#94: Death Comes to Us All

Luke 23:46–53

Jesus called out with a loud voice, “Father, into your hands I commit my spirit.” When he had said this, he breathed his last.
The centurion, seeing what had happened, praised God and said, “Surely this was a righteous man.” When all the people who had gathered to witness this sight saw what took place, they beat their breasts and went away. But all those who knew him, including the women who had followed him from Galilee, stood at a distance, watching these things.
Now there was a man named Joseph, a member of the Council, a good and upright man, who had not consented to their decision and action. He came from the Judean town of Arimathea, and he himself was waiting for the kingdom of God. Going to Pilate, he asked for Jesus’ body. Then he took it down, wrapped it in linen cloth and placed it in a tomb cut in the rock, one in which no one had yet been laid.

-.-.-

▶ _What is expected_: List, in order, every action the passage from Luke attributes to Joseph of Arimathea.

▶ _Information given_:
-.-.-

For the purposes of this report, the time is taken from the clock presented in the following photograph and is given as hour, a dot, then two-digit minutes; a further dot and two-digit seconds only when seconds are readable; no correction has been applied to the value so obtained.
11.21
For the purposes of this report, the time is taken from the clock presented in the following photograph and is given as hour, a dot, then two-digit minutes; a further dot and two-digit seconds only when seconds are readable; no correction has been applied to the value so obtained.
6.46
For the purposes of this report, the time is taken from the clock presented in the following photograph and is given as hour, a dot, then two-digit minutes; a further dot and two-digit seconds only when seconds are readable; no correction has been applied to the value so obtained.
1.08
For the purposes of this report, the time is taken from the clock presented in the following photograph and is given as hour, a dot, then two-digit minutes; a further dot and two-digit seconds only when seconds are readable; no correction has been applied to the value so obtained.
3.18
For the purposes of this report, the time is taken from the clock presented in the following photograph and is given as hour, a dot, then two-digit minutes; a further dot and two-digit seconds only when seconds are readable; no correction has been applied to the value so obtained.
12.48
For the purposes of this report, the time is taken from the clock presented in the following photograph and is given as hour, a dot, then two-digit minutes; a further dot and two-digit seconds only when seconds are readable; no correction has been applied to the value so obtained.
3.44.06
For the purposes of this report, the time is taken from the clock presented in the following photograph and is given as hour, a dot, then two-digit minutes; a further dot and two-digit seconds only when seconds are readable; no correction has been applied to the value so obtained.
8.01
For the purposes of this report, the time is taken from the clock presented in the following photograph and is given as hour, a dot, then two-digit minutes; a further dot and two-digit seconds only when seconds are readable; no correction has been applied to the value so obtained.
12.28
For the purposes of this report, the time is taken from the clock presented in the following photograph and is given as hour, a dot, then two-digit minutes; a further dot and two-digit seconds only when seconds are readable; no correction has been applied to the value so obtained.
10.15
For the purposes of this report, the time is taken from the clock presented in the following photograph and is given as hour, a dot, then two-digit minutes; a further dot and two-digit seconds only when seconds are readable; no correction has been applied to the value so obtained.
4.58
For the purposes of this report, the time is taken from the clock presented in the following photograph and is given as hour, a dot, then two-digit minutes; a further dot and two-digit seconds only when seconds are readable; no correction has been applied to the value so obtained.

-.-.-

▶ _Full output_:
1. He went to Pilate.
2. He asked for Jesus' body.
3. He took it down.
4. He wrapped it in linen cloth.
5. He placed it in a tomb cut in the rock.